(THE RECORDS begins)

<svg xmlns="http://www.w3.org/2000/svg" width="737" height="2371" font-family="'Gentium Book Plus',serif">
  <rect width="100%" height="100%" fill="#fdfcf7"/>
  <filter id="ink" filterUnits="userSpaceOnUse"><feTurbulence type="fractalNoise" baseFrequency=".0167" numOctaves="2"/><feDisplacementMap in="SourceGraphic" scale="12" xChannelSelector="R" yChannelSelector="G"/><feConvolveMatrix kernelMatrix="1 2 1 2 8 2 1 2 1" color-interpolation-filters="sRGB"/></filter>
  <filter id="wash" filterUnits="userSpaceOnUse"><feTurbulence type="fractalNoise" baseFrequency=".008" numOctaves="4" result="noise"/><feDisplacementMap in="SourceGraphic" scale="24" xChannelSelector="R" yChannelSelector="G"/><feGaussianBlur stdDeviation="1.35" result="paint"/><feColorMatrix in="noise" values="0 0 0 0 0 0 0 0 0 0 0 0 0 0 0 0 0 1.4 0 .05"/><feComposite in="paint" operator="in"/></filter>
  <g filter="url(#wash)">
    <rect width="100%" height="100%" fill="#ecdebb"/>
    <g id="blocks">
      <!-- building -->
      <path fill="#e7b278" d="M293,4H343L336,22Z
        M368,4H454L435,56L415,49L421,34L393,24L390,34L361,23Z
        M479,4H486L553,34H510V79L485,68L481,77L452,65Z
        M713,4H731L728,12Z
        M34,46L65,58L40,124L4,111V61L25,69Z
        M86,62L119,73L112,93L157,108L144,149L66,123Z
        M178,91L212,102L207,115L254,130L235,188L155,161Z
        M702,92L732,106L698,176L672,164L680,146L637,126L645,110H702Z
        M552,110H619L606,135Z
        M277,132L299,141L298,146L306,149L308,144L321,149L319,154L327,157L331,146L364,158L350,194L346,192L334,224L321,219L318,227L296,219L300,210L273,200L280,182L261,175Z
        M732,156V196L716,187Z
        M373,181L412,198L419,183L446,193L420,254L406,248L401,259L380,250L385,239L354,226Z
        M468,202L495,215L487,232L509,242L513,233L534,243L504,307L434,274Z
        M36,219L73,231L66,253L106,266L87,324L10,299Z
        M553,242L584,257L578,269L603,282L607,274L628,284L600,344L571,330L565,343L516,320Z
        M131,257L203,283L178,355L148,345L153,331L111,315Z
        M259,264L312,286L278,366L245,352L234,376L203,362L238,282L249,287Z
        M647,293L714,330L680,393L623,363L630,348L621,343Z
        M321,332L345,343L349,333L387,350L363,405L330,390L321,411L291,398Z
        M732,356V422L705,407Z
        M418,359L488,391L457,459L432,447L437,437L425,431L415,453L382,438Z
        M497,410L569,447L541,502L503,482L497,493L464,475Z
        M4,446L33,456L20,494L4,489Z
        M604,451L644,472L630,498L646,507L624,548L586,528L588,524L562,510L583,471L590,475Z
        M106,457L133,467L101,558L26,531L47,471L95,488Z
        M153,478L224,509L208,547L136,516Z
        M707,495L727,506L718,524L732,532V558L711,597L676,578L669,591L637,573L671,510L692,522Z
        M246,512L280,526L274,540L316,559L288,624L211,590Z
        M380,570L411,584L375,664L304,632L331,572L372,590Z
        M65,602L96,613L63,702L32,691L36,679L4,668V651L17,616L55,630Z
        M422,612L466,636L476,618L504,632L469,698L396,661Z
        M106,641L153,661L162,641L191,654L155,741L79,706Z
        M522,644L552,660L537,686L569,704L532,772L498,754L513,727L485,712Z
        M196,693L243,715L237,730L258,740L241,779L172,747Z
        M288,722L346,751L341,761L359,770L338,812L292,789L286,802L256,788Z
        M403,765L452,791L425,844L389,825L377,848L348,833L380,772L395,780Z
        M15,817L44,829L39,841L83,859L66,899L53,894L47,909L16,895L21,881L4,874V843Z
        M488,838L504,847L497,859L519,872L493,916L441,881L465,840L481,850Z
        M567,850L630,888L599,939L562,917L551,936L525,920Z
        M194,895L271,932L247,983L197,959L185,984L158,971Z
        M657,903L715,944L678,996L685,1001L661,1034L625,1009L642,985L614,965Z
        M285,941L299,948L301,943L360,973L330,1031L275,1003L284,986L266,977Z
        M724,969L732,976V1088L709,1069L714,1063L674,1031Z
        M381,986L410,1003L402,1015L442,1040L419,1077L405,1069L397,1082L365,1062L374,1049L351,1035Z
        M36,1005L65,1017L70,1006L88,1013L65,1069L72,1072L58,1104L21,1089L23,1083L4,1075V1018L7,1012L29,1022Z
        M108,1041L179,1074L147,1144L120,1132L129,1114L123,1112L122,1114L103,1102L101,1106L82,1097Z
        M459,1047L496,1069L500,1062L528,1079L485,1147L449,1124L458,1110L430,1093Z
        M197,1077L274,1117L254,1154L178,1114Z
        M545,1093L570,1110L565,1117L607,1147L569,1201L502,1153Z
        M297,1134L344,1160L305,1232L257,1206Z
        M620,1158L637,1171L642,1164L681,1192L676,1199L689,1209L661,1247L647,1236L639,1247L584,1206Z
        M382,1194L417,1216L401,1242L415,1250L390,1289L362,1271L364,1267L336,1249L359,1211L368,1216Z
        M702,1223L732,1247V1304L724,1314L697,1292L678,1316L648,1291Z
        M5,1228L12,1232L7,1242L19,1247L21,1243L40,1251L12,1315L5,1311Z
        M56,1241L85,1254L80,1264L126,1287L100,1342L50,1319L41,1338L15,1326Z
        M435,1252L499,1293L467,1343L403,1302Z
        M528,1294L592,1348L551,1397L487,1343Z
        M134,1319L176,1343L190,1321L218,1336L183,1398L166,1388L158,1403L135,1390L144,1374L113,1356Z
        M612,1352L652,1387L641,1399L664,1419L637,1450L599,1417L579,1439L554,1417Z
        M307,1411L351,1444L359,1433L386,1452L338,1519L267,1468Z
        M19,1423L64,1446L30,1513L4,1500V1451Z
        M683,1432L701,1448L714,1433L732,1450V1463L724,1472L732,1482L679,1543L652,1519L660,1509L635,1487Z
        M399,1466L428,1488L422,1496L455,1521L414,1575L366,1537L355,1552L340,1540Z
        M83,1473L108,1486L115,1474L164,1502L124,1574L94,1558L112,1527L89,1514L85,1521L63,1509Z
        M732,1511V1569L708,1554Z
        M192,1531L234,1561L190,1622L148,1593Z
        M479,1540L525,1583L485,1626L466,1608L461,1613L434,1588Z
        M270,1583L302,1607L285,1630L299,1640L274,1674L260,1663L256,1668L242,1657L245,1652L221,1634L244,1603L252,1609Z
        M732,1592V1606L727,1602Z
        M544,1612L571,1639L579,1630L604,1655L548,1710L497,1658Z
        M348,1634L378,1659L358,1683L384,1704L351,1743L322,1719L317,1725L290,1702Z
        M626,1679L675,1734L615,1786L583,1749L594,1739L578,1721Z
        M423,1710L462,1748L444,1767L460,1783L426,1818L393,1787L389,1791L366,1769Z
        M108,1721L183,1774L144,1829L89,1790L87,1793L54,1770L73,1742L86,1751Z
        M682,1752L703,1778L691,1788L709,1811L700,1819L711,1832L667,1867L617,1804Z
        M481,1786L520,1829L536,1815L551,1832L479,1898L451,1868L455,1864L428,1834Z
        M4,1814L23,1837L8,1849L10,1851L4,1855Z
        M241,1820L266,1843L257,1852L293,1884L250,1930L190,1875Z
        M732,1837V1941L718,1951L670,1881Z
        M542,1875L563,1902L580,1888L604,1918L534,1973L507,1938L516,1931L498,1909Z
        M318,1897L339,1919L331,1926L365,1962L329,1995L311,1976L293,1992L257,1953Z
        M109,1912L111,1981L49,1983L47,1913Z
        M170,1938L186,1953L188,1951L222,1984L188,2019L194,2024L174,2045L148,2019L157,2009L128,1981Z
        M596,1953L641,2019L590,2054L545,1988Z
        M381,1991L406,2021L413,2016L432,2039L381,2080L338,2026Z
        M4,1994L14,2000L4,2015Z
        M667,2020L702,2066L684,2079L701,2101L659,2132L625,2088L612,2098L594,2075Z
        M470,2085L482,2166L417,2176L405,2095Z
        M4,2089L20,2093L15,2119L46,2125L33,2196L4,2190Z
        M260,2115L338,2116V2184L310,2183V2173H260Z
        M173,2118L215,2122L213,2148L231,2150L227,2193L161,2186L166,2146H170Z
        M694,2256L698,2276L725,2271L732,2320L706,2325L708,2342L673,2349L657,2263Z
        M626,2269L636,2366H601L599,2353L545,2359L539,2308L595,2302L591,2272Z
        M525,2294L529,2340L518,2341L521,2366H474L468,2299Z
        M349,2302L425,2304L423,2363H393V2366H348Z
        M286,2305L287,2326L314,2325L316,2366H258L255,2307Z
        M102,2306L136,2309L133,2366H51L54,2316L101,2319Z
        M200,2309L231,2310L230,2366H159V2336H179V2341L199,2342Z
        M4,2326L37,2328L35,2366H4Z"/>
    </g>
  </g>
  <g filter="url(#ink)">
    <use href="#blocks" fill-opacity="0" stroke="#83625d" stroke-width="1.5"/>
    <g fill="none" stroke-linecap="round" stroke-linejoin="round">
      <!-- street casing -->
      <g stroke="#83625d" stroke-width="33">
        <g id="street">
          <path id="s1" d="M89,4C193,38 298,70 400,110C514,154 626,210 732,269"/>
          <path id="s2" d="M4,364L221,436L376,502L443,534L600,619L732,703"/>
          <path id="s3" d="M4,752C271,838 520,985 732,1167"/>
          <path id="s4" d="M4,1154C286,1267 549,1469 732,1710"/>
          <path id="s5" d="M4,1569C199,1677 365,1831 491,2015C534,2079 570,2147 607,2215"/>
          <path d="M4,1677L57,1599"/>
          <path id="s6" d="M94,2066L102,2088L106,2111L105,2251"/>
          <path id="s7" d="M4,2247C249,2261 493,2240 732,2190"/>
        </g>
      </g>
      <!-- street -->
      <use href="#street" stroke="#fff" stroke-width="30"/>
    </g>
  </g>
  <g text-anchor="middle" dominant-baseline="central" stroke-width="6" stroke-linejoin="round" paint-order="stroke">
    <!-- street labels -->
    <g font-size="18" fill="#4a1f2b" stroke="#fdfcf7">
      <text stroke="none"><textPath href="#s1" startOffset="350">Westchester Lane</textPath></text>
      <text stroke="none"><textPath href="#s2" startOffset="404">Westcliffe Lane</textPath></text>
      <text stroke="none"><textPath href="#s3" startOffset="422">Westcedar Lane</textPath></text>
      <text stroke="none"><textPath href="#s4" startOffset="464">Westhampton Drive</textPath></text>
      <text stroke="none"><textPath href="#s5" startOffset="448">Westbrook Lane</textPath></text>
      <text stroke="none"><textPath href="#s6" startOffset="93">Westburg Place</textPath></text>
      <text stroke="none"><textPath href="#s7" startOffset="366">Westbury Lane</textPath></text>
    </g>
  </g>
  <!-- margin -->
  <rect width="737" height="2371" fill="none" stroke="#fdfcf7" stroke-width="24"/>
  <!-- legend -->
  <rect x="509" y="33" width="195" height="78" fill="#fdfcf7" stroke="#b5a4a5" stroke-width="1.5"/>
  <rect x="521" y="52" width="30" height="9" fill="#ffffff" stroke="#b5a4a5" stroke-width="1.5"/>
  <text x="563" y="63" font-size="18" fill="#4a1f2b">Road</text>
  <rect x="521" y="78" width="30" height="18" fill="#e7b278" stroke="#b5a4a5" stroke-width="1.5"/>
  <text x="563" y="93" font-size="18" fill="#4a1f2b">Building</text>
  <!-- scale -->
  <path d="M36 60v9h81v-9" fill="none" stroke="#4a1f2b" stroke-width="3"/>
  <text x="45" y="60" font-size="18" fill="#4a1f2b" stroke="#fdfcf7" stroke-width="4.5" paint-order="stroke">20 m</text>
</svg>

(THE RECORDS ends)

AIM OF THE TASK:
Where a line of the data holds the word "linejoin", copy that line.

RESULT OF THE EXERCISE:
    <g fill="none" stroke-linecap="round" stroke-linejoin="round">
  <g text-anchor="middle" dominant-baseline="central" stroke-width="6" stroke-linejoin="round" paint-order="stroke">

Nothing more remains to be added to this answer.